MarcoMeter commented 6 years ago

I overlooked the fact that you are adding each tile's position. I'm wondering if a regular dense layer is capable of sensing the spatial information.

You can try to make the tile's position relative to the player.

In your case I'd do with discrete actions. If you want two actions to be done at once, then create an action which does both. That should be two more actions in your case I guess. That s not too dimensional for discrete action spaces. Concerning continuous control, I'd try to clamp (-1,1) each value first. For moving horizontally, one action is enough. Jumping would be triggered if the value is positive.

Maybe this gives you some more ideas.

mikecann commented 6 years ago

You can try to make the tile's position relative to the player.

This is interesting. Im not sure why making the coordinates relative to the player would help? Im feeding in the position of both the player and each tile in world coords, so why does it matter if its relative to the player or not?

I coded up something last night (but haven't tested it yet) where I only provide the tiles that surround the agent, thus it will mean I can have levels of arbitrary size.

In your case I'd do with discrete actions. If you want two actions to be done at once, then create an action which does both.

Good call, ill try that. Just for my understanding could you explain why discreet action space is preferred over continuous?

Concerning continuous control, I'd try to clamp (-1,1) each value first. For moving horizontally, one action is enough. Jumping would be triggered if the value is positive.

Not sure I fully follow your meaning here. If I am using discrete action-space is this still relevant?

The player can press jump to jump, but if he holds the jump key down longer he can jump higher. I want the agent to learn this. I was hoping the agent would just be able to learn this without any more state but perhaps I should feed in another state variable so the agent can learn that it can continue to jump to get higher?

MarcoMeter commented 6 years ago

Im not sure why making the coordinates relative to the player would help?

It might has the potential add some spatial value. Like all what's close to the agent has small values.

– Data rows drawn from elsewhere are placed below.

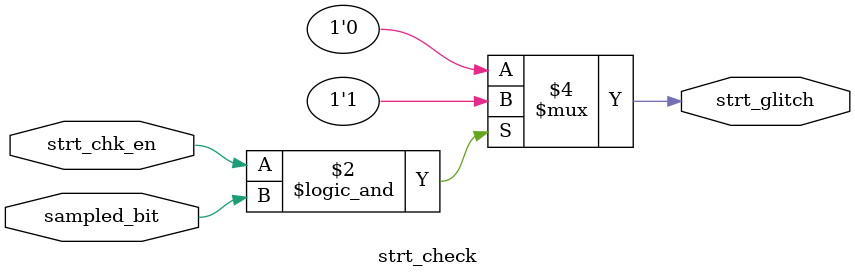
<source format=v>
module strt_check (input wire strt_chk_en,
                   input wire sampled_bit,
                   output reg strt_glitch);

    always @(*) begin
        if (strt_chk_en && sampled_bit) 
            strt_glitch = 1'b1;
        else
            strt_glitch = 1'b0;
    end
            
endmodule

</source>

Just for my understanding could you explain why discreet action space is preferred over continuous?

Continuous is much more complex. As long as your environment can be played using keyboard keys, I'd go with discrete actions.

Not sure I fully follow your meaning here. If I am using discrete action-space is this still relevant?

This doesn't apply to discrete action spaces. In continuous space, the output for each action can be any real number. It's pretty common practice to clamp the output before taking the action.

The player can press jump to jump, but if he holds the jump key down longer he can jump higher.

That's an interesting scenario. That's where the time of events matter. Well, I'd try to not add any further inputs or rewards to enforce such a jumping behavior. The reinforcement learning algorithm should be able to solve it.

mmattar commented 6 years ago

Folks, closing the issue as it has been inactive for 30 days. Feel free to reopen to continue the discussion of anything else comes up.

lock[bot] commented 4 years ago

This thread has been automatically locked since there has not been any recent activity after it was closed. Please open a new issue for related bugs.